Creating Positive Habits
New habits take some time and consistency to develop. You are moving toward something you want to do or someone you want to be, so commit: making a firm decision. If you're going to be a non-smoker, decide you are now, and from this day forth, a non-smoker! Not, you are trying, sort of to not smoke, and you are cutting down. That is so wishy-washy; you are leaving room for failure, not making your way toward success. Declare boldly to the world, to the universe: I am a non-smoker! I am a morning person! I go to the gym! I am a saver! I am a healthy eater! I am a meditator!
Do not tell me what you don't do. Our mind will focus on what we focus on. If you say, I don't want to be poor. Guess what our mind hears: poor. I don't want to be fat: fat. Etc.
Focus on what you DO want.
Start somewhere, start now. Remember earlier the pain/pleasure thing. You have to link pleasure to what you are doing now. If you are no longer smoking, what are you doing instead? You have to do something else. Smoking is an oral thing, and a lot of people replace it with food.
That's not ideal. They end up gaining a lot of unwanted weight. Gum is fine, but gum doesn't give the same sense of pleasure that the inhale and exhale of a cigarette has. So, link the joy that breathing in has with the gum. Every time you want the cigarette, take a big expansive breath and hold it.

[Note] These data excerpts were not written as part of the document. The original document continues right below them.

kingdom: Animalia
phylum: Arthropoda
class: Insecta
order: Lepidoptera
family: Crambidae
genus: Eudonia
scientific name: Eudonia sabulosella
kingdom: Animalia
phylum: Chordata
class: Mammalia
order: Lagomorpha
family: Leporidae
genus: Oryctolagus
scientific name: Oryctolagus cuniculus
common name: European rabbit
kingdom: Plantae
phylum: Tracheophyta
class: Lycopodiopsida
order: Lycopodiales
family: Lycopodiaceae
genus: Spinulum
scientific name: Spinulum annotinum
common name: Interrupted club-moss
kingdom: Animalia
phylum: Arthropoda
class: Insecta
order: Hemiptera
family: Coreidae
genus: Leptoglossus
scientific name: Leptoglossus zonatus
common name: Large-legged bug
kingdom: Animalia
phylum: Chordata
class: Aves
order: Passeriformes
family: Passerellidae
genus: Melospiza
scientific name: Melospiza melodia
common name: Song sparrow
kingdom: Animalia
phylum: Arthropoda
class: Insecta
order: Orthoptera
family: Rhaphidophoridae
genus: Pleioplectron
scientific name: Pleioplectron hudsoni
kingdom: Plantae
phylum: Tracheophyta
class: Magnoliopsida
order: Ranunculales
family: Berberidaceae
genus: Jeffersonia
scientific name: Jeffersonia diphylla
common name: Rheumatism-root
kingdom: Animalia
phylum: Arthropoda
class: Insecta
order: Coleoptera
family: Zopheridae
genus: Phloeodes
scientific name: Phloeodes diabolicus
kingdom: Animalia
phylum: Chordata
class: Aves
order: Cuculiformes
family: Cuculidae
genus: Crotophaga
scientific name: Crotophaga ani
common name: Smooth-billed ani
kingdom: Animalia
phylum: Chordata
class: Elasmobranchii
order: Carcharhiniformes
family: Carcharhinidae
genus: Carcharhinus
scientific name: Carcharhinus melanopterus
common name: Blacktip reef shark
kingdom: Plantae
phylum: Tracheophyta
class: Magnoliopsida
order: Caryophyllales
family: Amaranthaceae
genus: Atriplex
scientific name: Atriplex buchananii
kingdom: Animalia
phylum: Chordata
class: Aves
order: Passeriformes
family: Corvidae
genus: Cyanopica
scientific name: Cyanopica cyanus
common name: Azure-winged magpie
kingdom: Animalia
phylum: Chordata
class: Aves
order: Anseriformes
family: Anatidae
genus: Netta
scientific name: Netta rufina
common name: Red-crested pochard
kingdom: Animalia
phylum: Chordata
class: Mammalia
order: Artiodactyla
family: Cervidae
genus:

Feel your lungs fill, and imagine the high. Imagine floating. Exhale.
Then have your gum.
Be consistent. You can't just get up one morning if you want to be a morning person. You have to decide to get up every morning at a set time. Every morning. Set up an alarm on the other side of the room, get up, go across the room, then go to the next step, and have the coffee that makes you feel amazing. Sit and breathe in the smell of it. Experience it. Even better, develop a morning routine. I get up, meditate for 10-20 minutes, visualize my life and how I want to be and feel setting my intentions, do my affirmations, study for 30 minutes and journal. There are some days when I cannot do the lesson until later in the day, but the rest is carved in stone. If I miss it, I feel off; I know it, and so does everyone else in my life.
Start with a morning meditation and build from there.